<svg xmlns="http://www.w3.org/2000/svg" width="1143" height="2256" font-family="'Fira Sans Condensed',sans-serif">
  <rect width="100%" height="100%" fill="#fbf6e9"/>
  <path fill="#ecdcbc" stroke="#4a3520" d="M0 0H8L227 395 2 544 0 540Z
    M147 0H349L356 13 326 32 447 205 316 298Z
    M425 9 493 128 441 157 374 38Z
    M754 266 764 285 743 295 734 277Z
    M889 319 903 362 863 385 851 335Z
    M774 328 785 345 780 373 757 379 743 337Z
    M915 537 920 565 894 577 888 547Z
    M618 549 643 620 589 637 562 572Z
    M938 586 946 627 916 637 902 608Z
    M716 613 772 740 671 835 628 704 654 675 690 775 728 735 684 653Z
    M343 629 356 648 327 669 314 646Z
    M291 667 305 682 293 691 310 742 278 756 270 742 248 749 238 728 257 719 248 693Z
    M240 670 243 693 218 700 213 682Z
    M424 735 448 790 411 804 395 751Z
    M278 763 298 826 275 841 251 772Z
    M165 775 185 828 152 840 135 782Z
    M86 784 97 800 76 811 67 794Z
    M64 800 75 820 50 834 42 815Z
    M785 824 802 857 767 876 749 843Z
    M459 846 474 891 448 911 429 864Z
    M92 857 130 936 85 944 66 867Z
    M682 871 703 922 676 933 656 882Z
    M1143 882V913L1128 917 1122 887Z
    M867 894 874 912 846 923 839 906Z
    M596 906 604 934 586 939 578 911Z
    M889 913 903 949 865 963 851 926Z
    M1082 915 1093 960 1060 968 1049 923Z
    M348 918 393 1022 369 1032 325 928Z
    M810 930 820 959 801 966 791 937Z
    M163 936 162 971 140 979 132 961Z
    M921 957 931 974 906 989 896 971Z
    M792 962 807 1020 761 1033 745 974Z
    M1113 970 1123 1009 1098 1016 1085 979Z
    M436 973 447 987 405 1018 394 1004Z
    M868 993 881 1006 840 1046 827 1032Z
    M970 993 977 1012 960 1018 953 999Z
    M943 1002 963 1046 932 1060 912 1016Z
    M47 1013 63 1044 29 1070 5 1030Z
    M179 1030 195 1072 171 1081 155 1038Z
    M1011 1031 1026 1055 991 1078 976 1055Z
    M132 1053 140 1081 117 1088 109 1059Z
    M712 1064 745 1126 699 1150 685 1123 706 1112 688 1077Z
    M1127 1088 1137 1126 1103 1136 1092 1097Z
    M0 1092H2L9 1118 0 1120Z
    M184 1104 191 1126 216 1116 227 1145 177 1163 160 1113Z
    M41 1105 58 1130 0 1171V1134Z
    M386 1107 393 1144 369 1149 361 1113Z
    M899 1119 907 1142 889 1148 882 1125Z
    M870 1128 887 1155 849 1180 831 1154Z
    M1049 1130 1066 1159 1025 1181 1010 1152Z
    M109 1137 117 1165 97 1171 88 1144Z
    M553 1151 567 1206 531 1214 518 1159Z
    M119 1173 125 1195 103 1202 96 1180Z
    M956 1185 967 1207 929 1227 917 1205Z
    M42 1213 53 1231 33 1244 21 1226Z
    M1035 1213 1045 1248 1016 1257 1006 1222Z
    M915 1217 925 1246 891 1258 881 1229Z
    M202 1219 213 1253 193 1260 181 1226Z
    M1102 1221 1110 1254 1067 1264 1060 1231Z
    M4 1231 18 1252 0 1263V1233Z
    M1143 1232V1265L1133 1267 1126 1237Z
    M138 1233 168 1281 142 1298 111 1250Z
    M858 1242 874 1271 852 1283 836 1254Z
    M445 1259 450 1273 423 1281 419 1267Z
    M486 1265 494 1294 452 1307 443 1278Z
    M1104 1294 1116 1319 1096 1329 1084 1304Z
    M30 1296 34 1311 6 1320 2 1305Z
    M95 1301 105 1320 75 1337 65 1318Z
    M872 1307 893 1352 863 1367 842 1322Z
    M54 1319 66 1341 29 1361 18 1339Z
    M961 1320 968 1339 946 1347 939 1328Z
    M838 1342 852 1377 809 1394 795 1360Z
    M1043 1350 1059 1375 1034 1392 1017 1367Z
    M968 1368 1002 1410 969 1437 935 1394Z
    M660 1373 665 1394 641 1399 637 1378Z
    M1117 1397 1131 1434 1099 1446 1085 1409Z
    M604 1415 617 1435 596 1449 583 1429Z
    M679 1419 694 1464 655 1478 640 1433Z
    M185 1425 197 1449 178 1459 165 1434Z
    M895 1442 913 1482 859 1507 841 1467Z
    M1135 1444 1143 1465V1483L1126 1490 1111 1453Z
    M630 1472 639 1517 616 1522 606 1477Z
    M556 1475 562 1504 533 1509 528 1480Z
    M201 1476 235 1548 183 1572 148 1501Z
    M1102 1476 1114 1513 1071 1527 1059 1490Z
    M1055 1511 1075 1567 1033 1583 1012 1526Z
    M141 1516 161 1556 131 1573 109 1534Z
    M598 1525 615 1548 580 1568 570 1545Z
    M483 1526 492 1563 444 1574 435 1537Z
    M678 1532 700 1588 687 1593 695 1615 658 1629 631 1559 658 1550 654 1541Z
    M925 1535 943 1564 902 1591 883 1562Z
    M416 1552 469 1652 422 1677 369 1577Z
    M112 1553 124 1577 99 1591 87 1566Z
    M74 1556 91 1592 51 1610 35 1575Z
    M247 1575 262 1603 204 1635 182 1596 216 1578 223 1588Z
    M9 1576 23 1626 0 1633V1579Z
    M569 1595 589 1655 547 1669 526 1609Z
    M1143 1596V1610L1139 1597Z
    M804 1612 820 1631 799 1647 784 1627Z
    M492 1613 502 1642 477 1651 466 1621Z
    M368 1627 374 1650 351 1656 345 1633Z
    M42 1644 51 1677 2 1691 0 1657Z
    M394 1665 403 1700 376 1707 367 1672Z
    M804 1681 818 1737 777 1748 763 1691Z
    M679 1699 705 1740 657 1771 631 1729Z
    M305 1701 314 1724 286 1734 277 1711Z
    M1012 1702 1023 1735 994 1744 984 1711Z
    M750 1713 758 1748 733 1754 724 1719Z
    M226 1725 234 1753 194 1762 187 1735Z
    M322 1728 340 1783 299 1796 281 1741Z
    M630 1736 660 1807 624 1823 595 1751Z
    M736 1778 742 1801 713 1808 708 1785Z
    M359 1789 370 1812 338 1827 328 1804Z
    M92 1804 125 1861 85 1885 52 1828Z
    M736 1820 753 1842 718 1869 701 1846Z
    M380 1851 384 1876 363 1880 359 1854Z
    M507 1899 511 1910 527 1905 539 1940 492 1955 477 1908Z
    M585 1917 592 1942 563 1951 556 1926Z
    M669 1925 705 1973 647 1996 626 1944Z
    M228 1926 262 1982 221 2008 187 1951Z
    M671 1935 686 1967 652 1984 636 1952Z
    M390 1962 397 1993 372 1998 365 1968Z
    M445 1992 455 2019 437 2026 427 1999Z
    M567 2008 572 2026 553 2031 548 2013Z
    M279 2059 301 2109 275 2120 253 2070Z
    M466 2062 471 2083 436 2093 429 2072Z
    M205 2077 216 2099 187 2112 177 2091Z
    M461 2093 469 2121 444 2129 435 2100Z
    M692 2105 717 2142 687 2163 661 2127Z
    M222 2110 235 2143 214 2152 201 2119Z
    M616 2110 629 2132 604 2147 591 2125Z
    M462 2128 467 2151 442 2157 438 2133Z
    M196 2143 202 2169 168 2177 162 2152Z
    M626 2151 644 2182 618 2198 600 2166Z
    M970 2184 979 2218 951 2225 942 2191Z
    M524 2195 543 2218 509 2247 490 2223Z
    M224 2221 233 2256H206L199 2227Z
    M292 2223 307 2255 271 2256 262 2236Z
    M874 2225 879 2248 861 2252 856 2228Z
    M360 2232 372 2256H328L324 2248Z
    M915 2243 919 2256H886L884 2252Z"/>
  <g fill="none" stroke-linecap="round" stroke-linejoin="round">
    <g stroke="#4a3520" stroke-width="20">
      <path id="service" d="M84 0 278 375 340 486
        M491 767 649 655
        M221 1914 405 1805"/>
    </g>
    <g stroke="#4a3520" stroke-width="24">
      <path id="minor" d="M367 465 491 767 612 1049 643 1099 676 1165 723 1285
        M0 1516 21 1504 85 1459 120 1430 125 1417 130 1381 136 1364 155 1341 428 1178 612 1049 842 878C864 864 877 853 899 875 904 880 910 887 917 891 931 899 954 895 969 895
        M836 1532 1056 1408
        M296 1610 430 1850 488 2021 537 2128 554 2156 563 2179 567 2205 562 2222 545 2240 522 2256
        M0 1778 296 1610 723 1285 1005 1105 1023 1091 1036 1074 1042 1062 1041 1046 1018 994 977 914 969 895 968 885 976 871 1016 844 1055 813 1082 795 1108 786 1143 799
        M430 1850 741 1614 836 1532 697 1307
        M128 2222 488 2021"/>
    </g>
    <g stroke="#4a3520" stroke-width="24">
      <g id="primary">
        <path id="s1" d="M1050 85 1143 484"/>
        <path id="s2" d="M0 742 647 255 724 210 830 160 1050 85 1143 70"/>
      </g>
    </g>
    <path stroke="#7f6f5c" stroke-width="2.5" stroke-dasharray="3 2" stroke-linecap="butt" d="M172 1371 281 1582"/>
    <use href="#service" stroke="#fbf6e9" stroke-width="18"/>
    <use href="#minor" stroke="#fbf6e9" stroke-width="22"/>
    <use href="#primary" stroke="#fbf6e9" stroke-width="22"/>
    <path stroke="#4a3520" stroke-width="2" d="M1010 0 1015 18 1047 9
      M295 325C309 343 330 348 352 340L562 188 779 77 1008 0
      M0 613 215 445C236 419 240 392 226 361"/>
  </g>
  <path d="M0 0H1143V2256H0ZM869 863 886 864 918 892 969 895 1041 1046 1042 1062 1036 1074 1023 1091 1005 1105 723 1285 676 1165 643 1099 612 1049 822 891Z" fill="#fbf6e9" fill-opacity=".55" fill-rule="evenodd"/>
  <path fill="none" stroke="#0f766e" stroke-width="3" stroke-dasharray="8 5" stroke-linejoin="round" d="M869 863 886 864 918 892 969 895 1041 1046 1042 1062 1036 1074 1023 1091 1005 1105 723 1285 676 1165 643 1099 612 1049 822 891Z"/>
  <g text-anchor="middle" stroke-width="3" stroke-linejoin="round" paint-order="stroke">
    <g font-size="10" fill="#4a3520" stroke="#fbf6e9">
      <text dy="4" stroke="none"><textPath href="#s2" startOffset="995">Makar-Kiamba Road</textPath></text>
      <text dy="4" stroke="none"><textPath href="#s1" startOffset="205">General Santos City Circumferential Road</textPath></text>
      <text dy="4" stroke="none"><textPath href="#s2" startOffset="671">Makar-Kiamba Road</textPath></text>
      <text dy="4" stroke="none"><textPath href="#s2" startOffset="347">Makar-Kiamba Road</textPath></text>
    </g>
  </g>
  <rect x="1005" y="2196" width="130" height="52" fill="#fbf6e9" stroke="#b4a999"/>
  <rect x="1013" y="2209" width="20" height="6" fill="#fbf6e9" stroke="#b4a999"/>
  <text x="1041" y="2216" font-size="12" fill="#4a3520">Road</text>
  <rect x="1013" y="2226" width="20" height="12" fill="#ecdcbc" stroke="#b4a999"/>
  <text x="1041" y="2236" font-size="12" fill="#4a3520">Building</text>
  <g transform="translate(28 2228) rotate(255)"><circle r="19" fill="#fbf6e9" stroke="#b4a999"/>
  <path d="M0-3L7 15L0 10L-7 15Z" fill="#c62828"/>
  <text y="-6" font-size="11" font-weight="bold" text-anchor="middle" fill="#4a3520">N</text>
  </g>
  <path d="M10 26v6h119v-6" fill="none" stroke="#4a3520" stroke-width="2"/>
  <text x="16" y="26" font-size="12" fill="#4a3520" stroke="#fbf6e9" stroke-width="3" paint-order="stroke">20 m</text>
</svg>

********

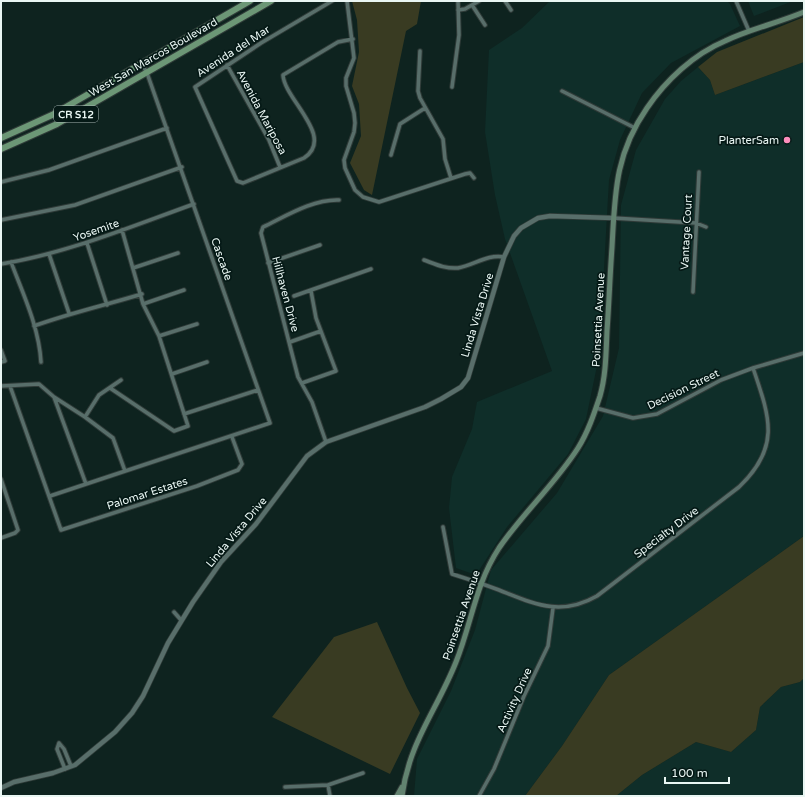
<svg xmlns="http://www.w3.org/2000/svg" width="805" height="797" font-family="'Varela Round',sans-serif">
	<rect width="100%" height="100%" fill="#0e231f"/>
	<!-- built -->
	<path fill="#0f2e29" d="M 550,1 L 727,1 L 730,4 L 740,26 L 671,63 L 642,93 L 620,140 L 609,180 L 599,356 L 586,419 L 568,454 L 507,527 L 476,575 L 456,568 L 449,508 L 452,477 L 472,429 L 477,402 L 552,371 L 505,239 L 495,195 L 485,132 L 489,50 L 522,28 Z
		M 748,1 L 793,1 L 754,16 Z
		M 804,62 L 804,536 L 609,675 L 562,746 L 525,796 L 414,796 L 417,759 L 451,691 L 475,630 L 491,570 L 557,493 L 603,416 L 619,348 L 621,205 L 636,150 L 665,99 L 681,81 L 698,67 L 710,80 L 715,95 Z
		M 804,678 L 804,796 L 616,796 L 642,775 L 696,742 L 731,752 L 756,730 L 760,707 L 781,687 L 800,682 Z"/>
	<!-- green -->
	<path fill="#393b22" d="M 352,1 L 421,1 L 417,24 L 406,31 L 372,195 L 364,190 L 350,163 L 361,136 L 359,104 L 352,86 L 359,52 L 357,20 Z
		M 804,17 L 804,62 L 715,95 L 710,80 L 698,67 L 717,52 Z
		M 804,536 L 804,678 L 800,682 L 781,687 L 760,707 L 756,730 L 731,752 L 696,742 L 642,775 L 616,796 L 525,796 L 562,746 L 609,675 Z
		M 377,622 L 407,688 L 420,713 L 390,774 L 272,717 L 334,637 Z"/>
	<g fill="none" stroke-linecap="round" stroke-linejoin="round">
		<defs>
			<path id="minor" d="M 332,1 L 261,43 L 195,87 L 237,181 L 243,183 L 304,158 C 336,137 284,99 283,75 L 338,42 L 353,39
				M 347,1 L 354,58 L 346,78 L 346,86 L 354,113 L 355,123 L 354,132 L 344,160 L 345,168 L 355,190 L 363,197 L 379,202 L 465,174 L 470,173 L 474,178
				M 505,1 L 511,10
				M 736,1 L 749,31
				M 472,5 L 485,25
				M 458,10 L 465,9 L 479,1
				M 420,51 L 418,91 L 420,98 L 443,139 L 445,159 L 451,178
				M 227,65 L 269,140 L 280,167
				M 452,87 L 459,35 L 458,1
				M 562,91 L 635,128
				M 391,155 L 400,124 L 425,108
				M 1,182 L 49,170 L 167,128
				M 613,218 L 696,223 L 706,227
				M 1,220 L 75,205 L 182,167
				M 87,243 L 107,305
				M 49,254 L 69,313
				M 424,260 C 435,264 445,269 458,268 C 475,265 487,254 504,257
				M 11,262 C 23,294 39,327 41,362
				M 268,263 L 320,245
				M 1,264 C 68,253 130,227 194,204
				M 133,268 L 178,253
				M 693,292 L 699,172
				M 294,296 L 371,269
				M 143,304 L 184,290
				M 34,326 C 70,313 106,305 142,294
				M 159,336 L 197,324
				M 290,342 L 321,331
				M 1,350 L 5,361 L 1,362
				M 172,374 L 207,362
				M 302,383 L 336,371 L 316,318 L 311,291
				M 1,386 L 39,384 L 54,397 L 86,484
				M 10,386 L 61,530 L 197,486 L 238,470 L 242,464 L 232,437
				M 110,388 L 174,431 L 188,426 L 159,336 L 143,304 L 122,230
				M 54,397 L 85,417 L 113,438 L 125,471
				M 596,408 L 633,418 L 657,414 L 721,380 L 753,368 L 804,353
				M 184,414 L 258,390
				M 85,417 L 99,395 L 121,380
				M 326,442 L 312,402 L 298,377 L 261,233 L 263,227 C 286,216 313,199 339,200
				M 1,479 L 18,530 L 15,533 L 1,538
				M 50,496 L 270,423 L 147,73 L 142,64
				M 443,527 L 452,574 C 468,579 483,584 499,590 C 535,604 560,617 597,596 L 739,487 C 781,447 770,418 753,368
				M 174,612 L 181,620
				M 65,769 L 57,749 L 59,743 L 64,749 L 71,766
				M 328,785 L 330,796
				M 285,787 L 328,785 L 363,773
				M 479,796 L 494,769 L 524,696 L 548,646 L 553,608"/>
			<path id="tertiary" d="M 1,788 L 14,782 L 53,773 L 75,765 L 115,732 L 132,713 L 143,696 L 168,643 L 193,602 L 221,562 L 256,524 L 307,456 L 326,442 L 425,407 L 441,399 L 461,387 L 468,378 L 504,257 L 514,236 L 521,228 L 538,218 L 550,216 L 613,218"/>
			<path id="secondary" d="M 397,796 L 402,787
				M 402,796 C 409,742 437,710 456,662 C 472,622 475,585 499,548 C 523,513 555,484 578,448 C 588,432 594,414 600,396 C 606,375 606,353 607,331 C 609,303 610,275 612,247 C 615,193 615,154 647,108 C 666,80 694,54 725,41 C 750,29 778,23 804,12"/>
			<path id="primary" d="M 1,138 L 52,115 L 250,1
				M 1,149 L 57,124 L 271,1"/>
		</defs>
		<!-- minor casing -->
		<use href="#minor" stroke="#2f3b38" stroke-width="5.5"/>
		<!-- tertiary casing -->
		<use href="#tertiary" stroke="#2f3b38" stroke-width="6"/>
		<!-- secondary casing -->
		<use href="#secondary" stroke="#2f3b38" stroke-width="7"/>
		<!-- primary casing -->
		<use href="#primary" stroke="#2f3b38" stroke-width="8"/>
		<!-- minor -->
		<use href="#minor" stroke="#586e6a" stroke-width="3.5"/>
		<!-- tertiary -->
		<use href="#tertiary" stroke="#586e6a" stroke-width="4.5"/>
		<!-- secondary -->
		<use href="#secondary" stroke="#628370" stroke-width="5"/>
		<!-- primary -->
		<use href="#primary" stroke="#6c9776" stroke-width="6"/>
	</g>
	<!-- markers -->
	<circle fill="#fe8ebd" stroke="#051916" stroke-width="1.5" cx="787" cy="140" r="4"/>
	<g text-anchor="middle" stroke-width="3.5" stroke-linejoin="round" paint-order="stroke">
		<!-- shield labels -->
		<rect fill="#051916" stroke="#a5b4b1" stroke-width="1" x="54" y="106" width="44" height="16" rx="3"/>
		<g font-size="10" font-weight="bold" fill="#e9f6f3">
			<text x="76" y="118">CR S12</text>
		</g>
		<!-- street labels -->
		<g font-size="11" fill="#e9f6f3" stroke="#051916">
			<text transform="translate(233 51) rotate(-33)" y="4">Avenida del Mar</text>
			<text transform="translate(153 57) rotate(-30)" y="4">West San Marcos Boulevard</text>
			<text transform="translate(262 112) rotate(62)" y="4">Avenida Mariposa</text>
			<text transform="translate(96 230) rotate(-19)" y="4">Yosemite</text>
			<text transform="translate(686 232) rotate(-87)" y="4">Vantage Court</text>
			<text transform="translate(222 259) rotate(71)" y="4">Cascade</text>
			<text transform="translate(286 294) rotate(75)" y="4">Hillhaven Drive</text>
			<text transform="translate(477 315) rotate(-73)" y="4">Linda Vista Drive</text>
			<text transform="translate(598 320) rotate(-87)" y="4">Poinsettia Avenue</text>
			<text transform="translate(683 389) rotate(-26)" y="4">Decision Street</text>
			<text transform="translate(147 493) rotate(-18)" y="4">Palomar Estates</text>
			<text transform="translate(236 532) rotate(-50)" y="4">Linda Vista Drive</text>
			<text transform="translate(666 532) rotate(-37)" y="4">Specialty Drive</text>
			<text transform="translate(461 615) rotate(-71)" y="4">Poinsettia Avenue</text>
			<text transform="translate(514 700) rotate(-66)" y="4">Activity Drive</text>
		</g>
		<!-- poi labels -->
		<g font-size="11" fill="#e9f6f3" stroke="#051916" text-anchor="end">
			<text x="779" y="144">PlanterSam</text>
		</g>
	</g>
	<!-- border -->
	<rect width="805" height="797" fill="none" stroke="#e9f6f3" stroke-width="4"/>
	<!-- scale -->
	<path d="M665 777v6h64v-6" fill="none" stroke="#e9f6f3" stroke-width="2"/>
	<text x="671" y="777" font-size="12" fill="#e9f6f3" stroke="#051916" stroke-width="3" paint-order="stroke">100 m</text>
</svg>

********

TASK OBJECTIVE
Using the records above, set down exactly the lines from the one with "M692 2105 717 2142 687 2163 661 2127Z" through the one with "M296 1610 430", inclusive, and nothing more.

RESPONSE TO THE EXERCISE
    M692 2105 717 2142 687 2163 661 2127Z
    M222 2110 235 2143 214 2152 201 2119Z
    M616 2110 629 2132 604 2147 591 2125Z
    M462 2128 467 2151 442 2157 438 2133Z
    M196 2143 202 2169 168 2177 162 2152Z
    M626 2151 644 2182 618 2198 600 2166Z
    M970 2184 979 2218 951 2225 942 2191Z
    M524 2195 543 2218 509 2247 490 2223Z
    M224 2221 233 2256H206L199 2227Z
    M292 2223 307 2255 271 2256 262 2236Z
    M874 2225 879 2248 861 2252 856 2228Z
    M360 2232 372 2256H328L324 2248Z
    M915 2243 919 2256H886L884 2252Z"/>
  <g fill="none" stroke-linecap="round" stroke-linejoin="round">
    <g stroke="#4a3520" stroke-width="20">
      <path id="service" d="M84 0 278 375 340 486
        M491 767 649 655
        M221 1914 405 1805"/>
    </g>
    <g stroke="#4a3520" stroke-width="24">
      <path id="minor" d="M367 465 491 767 612 1049 643 1099 676 1165 723 1285
        M0 1516 21 1504 85 1459 120 1430 125 1417 130 1381 136 1364 155 1341 428 1178 612 1049 842 878C864 864 877 853 899 875 904 880 910 887 917 891 931 899 954 895 969 895
        M836 1532 1056 1408
        M296 1610 430 1850 488 2021 537 2128 554 2156 563 2179 567 2205 562 2222 545 2240 522 2256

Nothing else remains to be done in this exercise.